**DATA SECTION:**
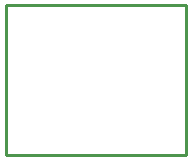
<source format=gbr>
G04 EAGLE Gerber RS-274X export*
G75*
%MOMM*%
%FSLAX34Y34*%
%LPD*%
%IN*%
%IPPOS*%
%AMOC8*
5,1,8,0,0,1.08239X$1,22.5*%
G01*
%ADD10C,0.254000*%


D10*
X0Y0D02*
X152400Y0D01*
X152400Y127000D01*
X0Y127000D01*
X0Y0D01*
M02*

</source>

**PROBLEM REQUIREMENTS:** Without including any picture, print all of the entries above exactly.

**THE ANSWER:**
<source format=gbr>
G04 EAGLE Gerber RS-274X export*
G75*
%MOMM*%
%FSLAX34Y34*%
%LPD*%
%IN*%
%IPPOS*%
%AMOC8*
5,1,8,0,0,1.08239X$1,22.5*%
G01*
%ADD10C,0.254000*%


D10*
X0Y0D02*
X152400Y0D01*
X152400Y127000D01*
X0Y127000D01*
X0Y0D01*
M02*

</source>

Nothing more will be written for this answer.